I think there have been a few attempts to actually do a boost converter motor controller, with less than satisfactory results. But hey, give it a go 

major


----------



## telefonica (Nov 26, 2010)

Sunking said:


> 6 in parallel with 5 will not work.


All 11 would be in parallel.



tomofreno said:


> Seems it would.


Thanks for doing the math. I think this shows that in theory it is beneficial.



Qer said:


> You forget that you need transistors, contactors, capacitors etc that can handle 2500 Ampere too. There's a reason controllers that can handle 4 digit number currents are pretty expensive, switching 2500 Amps is gonna cost a buck or two...
> 
> At what current? The current will be your bitch here.


Cost is one thing, I agree, but all the parts can be purchased; they are out there.

In my 750 kW experience, we were working with 800V, so the current was significantly less than with my EV example. IIRC, the parts cost us somewhere around $75k.



Qer said:


> Why would you have to limit yourself to mere 72 Volt? Why not go for 132 Volt with 11 batteries in series?....
> 
> And again; why not simply add as many batteries as you can fit in series and be done with it? All the advantages, none of the disadvantages.

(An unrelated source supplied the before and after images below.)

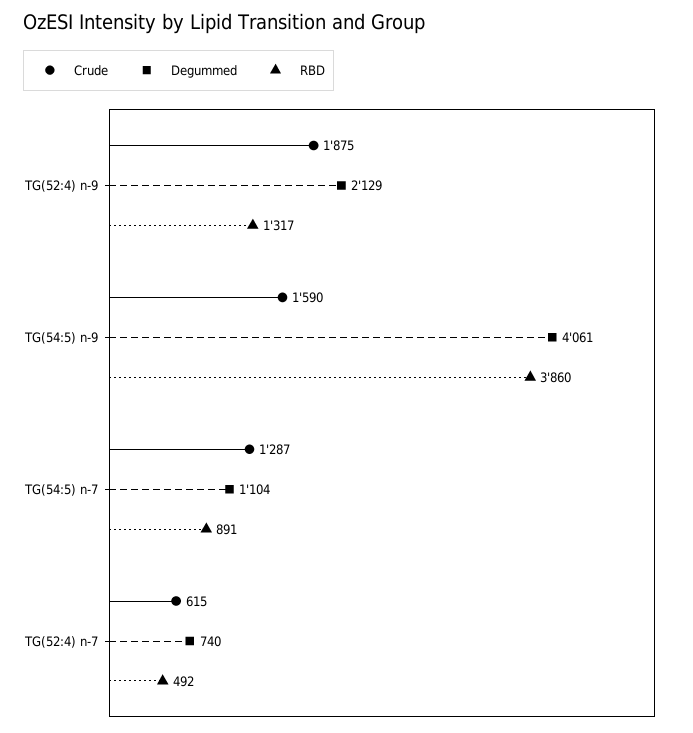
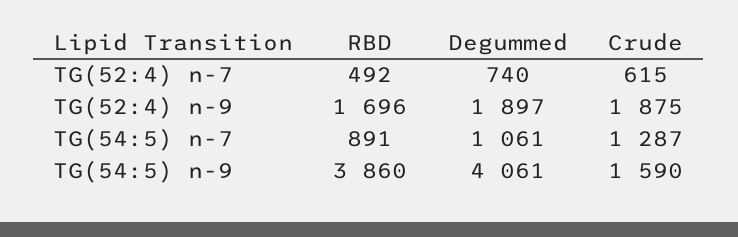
  {
    "Crude": {
      "TG(52:4) n-9": 1875,
      "TG(54:5) n-9": 1590,
      "TG(54:5) n-7": 1287,
      "TG(52:4) n-7": 615
    },
    "Degummed": {
-     "TG(52:4) n-9": 2129,
+     "TG(52:4) n-9": 1897,
      "TG(54:5) n-9": 4061,
-     "TG(54:5) n-7": 1104,
+     "TG(54:5) n-7": 1061,
      "TG(52:4) n-7": 740
    },
    "RBD": {
-     "TG(52:4) n-9": 1317,
+     "TG(52:4) n-9": 1696,
      "TG(54:5) n-9": 3860,
      "TG(54:5) n-7": 891,
      "TG(52:4) n-7": 492
    }
  }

Good point - I think this is the argument killer. If everything is well thought out up front, one shouldn't find oneself in the position to have to make a parallel string of batteries. I hadn't quite understood why people chose their voltage; I figured there was some sort of limit. If it's possible that you can simply keep adding batteries in series, then that solves everything!


----------